Text for analysis
↓↓↓
Cloning and characterization of a Na+-driven anion exchanger (NDAE1). A new bicarbonate transporter

Abstract

Regulation of intra- and extracellular ion activities (e.g. H(+), Cl(-), Na(+)) is key to normal function of the central nervous system, digestive tract, respiratory tract, and urinary system. With our cloning of an electrogenic Na(+)/HCO(3)(-) cotransporter (NBC), we found that NBC and the anion exchangers form a bicarbonate transporter superfamily. Functionally three other HCO(3)(-) transporters are known: a neutral Na(+)/ HCO(3)(-) cotransporter, a K(+)/ HCO(3)(-) cotransporter, and a Na(+)-dependent Cl(-)-HCO(3)(-) exchanger. We report the cloning and characterization of a Na(+)-coupled Cl(-)-HCO(3)(-) exchanger and a physiologically unique bicarbonate transporter superfamily member. This Drosophila cDNA encodes a 1030-amino acid membrane protein with both sequence homology and predicted topology similar to the anion exchangers and NBCs. The mRNA is expressed throughout Drosophila development and is prominent in the central nervous system. When expressed in Xenopus oocytes, this membrane protein mediates the transport of Cl(-), Na(+), H(+), and HCO(3)(-) but does not require HCO(3)(-). Transport is blocked by the stilbene 4,4'-diisothiocyanodihydrostilbene- 2, 2'-disulfonates and may not be strictly electroneutral. Our functional data suggest this Na(+) driven anion exchanger (NDAE1) is responsible for the Na(+)-dependent Cl(-)-HCO(3)(-) exchange activity characterized in neurons, kidney, and fibroblasts. NDAE1 may be generally important for fly development, because disruption of this gene is apparently lethal to the Drosophila larva.
↑↑↑
What the exercise asks
Please answer these questions using the abstract above.
(a) How many amino acids long is the membrane protein encoded by the Drosophila cDNA?
(b) In what cells was the protein expressed to study its transport?
(c) What does disruption of the gene apparently do to the Drosophila larva?

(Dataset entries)
↓↓↓
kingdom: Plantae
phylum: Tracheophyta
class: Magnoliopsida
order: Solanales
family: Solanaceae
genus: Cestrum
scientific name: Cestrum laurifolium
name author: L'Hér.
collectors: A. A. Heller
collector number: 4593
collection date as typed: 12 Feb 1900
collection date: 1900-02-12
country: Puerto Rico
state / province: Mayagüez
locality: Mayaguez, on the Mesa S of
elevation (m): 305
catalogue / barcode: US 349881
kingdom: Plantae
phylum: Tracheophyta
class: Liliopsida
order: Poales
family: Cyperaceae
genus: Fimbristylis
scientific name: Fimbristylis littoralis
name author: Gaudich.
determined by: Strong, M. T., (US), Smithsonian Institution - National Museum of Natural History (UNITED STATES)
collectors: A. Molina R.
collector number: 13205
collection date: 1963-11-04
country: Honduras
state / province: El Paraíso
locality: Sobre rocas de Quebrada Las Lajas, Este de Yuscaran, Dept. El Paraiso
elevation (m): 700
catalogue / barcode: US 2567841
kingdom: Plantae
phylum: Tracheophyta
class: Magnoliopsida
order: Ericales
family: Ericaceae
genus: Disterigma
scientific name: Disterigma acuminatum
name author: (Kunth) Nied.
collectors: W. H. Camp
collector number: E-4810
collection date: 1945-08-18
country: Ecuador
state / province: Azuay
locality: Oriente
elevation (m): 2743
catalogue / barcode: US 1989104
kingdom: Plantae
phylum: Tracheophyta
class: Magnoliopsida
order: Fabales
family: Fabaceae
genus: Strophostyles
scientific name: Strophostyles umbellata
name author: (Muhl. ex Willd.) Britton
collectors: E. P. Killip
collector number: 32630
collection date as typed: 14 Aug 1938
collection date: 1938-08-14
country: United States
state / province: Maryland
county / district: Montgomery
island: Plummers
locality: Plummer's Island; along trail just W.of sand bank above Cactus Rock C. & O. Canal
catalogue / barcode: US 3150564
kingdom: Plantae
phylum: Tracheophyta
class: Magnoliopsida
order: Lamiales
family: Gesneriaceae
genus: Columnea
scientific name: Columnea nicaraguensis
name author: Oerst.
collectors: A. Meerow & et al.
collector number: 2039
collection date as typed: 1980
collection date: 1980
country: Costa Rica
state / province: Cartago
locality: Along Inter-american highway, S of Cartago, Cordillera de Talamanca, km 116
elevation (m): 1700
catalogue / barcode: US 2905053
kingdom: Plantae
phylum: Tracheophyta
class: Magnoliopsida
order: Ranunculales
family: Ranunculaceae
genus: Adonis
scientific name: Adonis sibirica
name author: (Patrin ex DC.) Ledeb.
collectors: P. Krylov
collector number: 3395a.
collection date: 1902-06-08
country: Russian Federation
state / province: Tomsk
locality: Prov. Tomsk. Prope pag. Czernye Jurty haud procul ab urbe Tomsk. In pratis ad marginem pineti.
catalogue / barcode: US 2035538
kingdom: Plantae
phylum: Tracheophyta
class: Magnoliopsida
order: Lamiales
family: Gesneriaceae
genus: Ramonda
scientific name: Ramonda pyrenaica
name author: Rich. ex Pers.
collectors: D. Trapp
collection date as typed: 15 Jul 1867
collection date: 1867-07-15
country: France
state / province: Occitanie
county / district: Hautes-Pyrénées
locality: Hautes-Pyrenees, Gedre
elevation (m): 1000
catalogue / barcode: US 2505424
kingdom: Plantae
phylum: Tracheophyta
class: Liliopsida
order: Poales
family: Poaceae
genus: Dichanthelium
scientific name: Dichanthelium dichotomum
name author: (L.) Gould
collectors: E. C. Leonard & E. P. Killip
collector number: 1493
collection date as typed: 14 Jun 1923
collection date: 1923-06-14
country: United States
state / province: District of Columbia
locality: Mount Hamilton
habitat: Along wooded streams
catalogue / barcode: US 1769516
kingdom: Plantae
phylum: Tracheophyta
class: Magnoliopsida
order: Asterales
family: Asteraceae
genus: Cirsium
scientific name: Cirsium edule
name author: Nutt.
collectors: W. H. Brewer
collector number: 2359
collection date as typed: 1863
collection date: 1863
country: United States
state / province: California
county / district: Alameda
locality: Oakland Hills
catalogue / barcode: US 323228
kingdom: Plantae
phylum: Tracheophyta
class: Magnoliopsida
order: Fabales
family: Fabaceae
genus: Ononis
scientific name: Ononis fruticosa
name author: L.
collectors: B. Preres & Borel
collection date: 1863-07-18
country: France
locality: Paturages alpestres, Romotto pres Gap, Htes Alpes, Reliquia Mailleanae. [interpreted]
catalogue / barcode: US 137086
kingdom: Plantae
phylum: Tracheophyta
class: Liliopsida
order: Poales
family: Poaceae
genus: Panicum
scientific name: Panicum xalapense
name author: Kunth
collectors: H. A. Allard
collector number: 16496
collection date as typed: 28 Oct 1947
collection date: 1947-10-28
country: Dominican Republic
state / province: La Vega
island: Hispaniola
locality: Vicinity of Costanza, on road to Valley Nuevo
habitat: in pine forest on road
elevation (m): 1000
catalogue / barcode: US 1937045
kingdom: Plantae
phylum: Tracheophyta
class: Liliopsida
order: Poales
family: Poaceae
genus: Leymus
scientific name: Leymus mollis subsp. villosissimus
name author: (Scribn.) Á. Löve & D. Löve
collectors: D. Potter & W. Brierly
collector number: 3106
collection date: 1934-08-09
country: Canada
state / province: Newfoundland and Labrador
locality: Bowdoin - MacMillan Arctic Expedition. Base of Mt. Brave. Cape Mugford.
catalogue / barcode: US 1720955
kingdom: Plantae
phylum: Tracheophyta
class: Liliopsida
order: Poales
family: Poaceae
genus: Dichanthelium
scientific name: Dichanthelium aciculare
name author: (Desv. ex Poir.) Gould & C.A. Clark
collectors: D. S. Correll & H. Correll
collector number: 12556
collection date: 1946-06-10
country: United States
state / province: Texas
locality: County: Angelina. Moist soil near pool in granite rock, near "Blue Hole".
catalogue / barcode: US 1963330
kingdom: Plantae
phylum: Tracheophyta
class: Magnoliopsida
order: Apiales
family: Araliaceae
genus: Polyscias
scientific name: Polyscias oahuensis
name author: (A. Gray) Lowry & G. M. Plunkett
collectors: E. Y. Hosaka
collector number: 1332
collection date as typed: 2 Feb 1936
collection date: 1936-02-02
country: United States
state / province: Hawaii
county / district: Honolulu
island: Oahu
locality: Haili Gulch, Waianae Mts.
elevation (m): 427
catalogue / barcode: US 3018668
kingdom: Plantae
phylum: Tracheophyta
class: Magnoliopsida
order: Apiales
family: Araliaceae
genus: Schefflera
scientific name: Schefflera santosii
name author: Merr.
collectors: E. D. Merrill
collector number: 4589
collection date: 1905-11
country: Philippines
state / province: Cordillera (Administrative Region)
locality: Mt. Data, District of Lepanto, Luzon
↑↑↑
Exercise answer
(a) 1030 amino acids.
(b) Xenopus oocytes.
(c) It is apparently lethal to the larva.